The functional changes we observed in the present study allow for hypothesis generation for treatment approaches. Alterations of metabolic pathways in ulcerative colitis imply that nutritional interventions directed at the respective metabolites could be effective in the treatment of the disease. For instance, decreased metallothionein abundances indicate that the detoxification of heavy metals and the utilization of polyvalent metal ions could be impaired. Considering the decreased detoxification capacities, reduced intake or chelation of toxic heavy metals might have beneficial effects. On the other hand, the supplementation of essential polyvalent metal ions could be advantageous. Furthermore, the decreased metabolic and transport capabilities related to butyrate contribute probably to the energy deprivation of colonocytes. Previous studies investigated the treatment of UC with butyrate and other SCFA. But the pathophysiological changes we observed related to the utilization of those compounds imply that supplementation with a later metabolite such as beta-hydroxybutyrate might be preferable. Beta-hydroxybutyrate is a ketone body that becomes systemically available after oral administration and has been used in the treatment of other pathophysiological conditions [63, 64]. The enrichment of proteins related to signaling pathways such as PPAR designates the respective pathways as potential drug targets. Abundance changes of single proteins may have similar implications, especially if they are known to be drugable. Proteins with high abundance differences between UC patients and healthy controls and high corresponding − Log p values are of potential interest as biomarker candidates. Proteins with these characteristics are for instance SLC26A2, HMGCS2, and CD38 (Additional file 1: Figure 4; Additional file 2). However, further testing, clinical studies, and validation will be necessary before any clinical application.

Conclusions

Our study presents new evidence and complements previous findings about changes of biological functions in UC. The major novel findings of this study were the increased abundances of SPC proteins and the presence of two distinguished clusters of higher abundant proteins, with the calprotectin complex proteins S100A8 and S100A9 in the minor cluster 1. This cluster of 20 proteins diverged from the abundance changes of the majority of proteins with increased abundances in UC that we observed in cluster 2. In conclusion, abundances in UC tissue were increased compared to healthy controls for proteins related to the immune system and to protein processing in the ER, e.g.
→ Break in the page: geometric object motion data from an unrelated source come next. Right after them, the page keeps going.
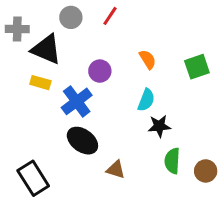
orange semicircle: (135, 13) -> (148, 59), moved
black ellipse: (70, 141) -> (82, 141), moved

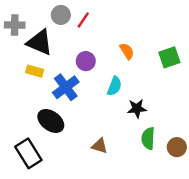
red line: (110, 16) -> (83, 20), moved
cyan semicircle: (146, 100) -> (114, 86), moved
black ellipse: (82, 141) -> (51, 121), moved

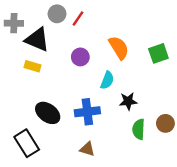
orange semicircle: (127, 51) -> (119, 48), size x1.5
blue cross: (66, 87) -> (87, 112), moved, turned 30
brown triangle: (99, 146) -> (87, 149), moved
brown circle: (177, 147) -> (165, 123), moved

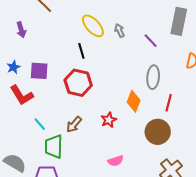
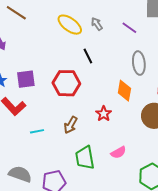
black line: (81, 51) -> (88, 56), moved
cyan line: (40, 124) -> (37, 131), turned -48
green trapezoid: (54, 147) -> (85, 158), moved

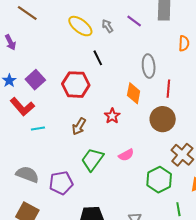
purple line: (129, 28) -> (134, 21), moved
purple square: (26, 79) -> (35, 80), turned -36
cyan line: (37, 131) -> (38, 129), moved
green trapezoid: (85, 158) -> (92, 160), turned 45

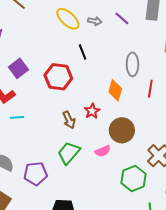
gray arrow: (107, 26) -> (95, 21), turned 128
brown circle: (163, 119) -> (122, 130), moved
brown arrow: (79, 126) -> (69, 120), moved, turned -60

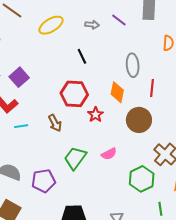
yellow ellipse: (68, 19) -> (51, 25), moved, turned -70
red hexagon: (58, 77) -> (74, 94), moved
brown arrow: (69, 120) -> (55, 123), moved
brown circle: (122, 130) -> (139, 120), moved

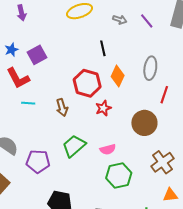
orange diamond: (117, 92) -> (118, 76), moved
green hexagon: (142, 179) -> (119, 175), moved

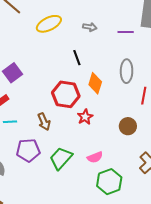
purple line: (147, 21) -> (126, 32), moved, turned -42
brown circle: (144, 123) -> (128, 126), size x0.7
purple pentagon: (38, 161) -> (28, 150), moved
UPR and SPC proteins. Immune cell infiltration into the inflamed tissue contributes probably to the increased immune system protein abundances. The high abundance of UPR proteins indicates an ER stress response. Moreover, NOS2 which produces NO was higher abundant in UC tissue. Lower abundant in UC were predominantly metabolic proteins. These metabolic proteins comprise mitochondrial enzymes for the metabolization of SCFA and LCFA as well as proteins of the TCA cycle and the ETC. These changes are probably contributing to the previously reported mitochondrial dysfunction and energy deficiency of colonocytes in UC. The abundances of LCFA transport proteins were decreased which may be partially causative for the decreased abundances of PPAR-inducible proteins. Decreased abundances of histamine degrading enzymes probably contribute to the increased histamine levels in UC tissue which were found in previous studies. Furthermore, abundances of proteins involved in phase I and phase II biotransformation were decreased, as well as the abundances of several metallothioneins, hydroxysteroid dehydrogenases, and carbonic anhydrases. We provide a list of all 8562 identified proteins including the fold changes UC/H and p values as supporting information (see Additional file 2: Excel file). Additional file 1. Detailed method descriptions, additional figures and tables, mapping of metabolic pathways. Additional file 2. Complete list of identified proteins including UC/Healthy ratios and p-values, lists of gene ontology term enrichments, enriched functions discussed in the article and their proteins.